Professor Elizabeth McLeay of Victoria University, who has studied referendums, says they are “attractive” because they are inclusive, which gives them legitimacy, because MPs sometimes defer to vested interests, because they can be a “second chamber” in a one-chamber system (which New Zealand’s is) and because they can prompt more “civic virtue” (involvement in the political sphere).
But McLeay notes that citizens can already form and join pressure groups, petition Parliament and make submissions to select committees which under MMP do listen more to submitters and make changes to bills accordingly. “We have a freely accessible system, if voters care to use it.” In addition, governments often consult interest groups and the public on initiatives.
So McLeay argues that there should be five criteria for binding referendums: the question must be unambiguous and easily understood; there must be full information so an informed decision can be made; there must be constraints so that publicity is even-handed (not as in the richly financed opposition to the 1992 and 1993 MMP referendums); they must “enhance trust in political institutions” (that is, not undermine Parliament); and “every voter must have a stake in the question being asked” — that is, a referendum should not advance sectional interest (McLeay cites flat tax as an example where that would not be the case).

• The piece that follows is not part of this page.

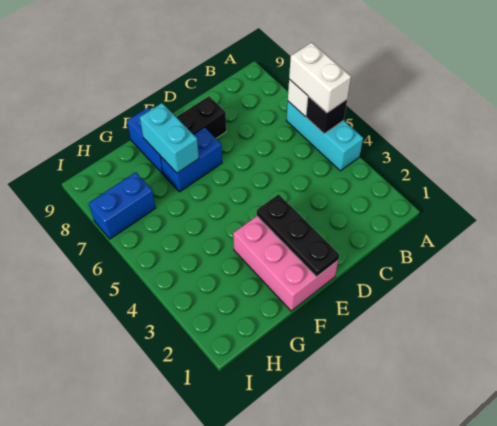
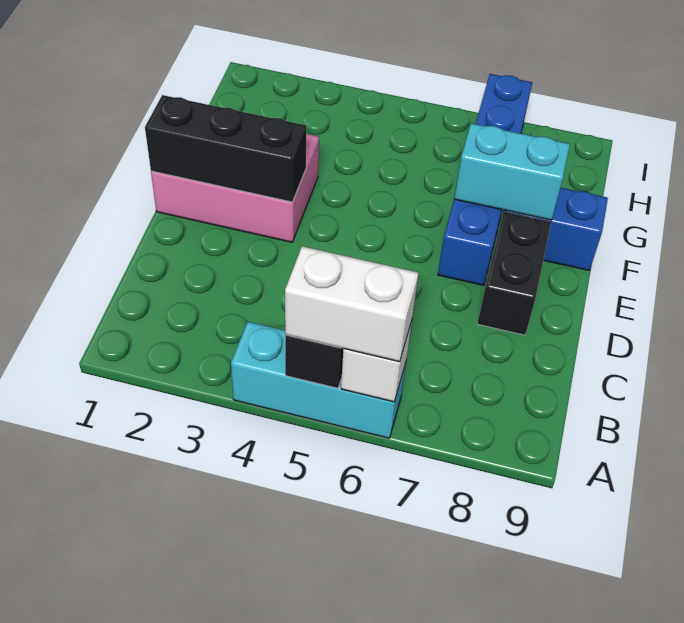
black 1x3 plate [257,194,339,277] -> black 1x3 brick [145,95,307,202]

Do CIRs meet those criteria? The push for them was a reaction to the 1984-90 Labour government’s economic reform radicalism. The calls for referendums on civil unions, whacking and the Supreme Court came mainly from opponents with strong views. Would referendums in those cases have truly reflected public opinion if fired-up opponents had turned out in droves and laid-back supporters had not?
Some United States “propositions” are bizarre or very technical. Switzerland’s cumbersome system denied women the vote until 1971. Moreover, the Swiss are long practised at referendums and New Zealanders aren’t.

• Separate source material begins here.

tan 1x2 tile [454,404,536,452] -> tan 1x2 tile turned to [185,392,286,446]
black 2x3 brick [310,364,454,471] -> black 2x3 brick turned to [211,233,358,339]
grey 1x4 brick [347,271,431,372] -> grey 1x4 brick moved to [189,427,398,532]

All of those factors argue for McLeay’s caution.
And referendums are blunt: they demand a yes-no answer. That can leave the public divided. Opponents of MMP reckon the 54-46 vote in 1993 was too narrow on a major issue.
So citizens assemblies and juries are gaining credence as an alternative. There are many versions but essentially they are composed of citizens, randomly selected so they are representative, who explore an issue over some time and with expert guidance and reach a conclusion. They are in a sense large focus groups inside the official political process.

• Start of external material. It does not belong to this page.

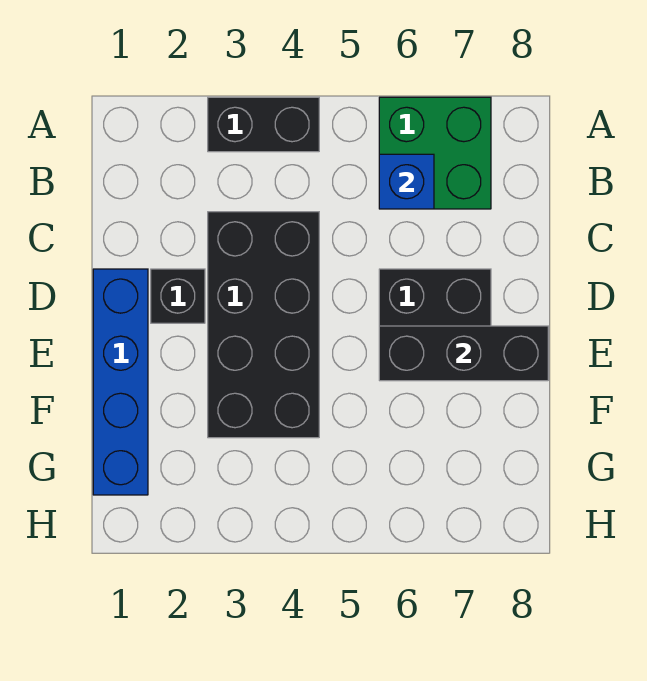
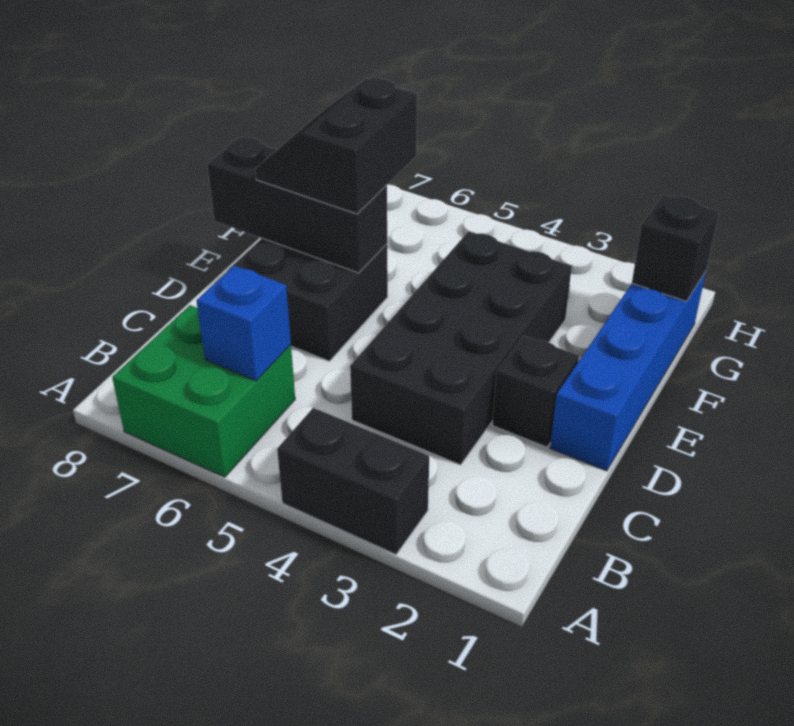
none -> black 2x2 slope [255,78,417,214]
none -> black 1x1 brick [632,195,719,301]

Canada has pioneered this technique, particularly for constitutional or electoral matters, in which MPs have a vested interest. Professor Jonathan Rose, of Queens University in Ontario, says it can tap into the “wisdom of crowds” and is particularly useful to resolve a parliamentary impasse.
Canterbury University academic Therese Arseneau, a Canadian, says people in an assembly or on a jury change their minds on the evidence, while a referendum can entrench rather than resolve divisions. Green MP Metiria Turei reckons them superior to referendums because those involved can reach a measured, informed decision. However, she thinks they should not be binding but only recommendatory.
The Scandinavian countries have taken a different tack. In various ways they bring together peak interest groups, officials and politicians to thrash out a consensus over time — sometimes several years — in which competing interests are reconciled through reciprocal concessions.
The leadership forum set up here to advise on the emissions trading legislation was a pale copy. Had a climate change roundtable been set up in 2000 and been more broadly based, it might have generated a way forward in deeply divisive policy area.
That opportunity was missed. But it may well be taken in future. The growing interest in that and other alternatives indicate democracy is not just elections and Parliament. Like everything, it is in flux.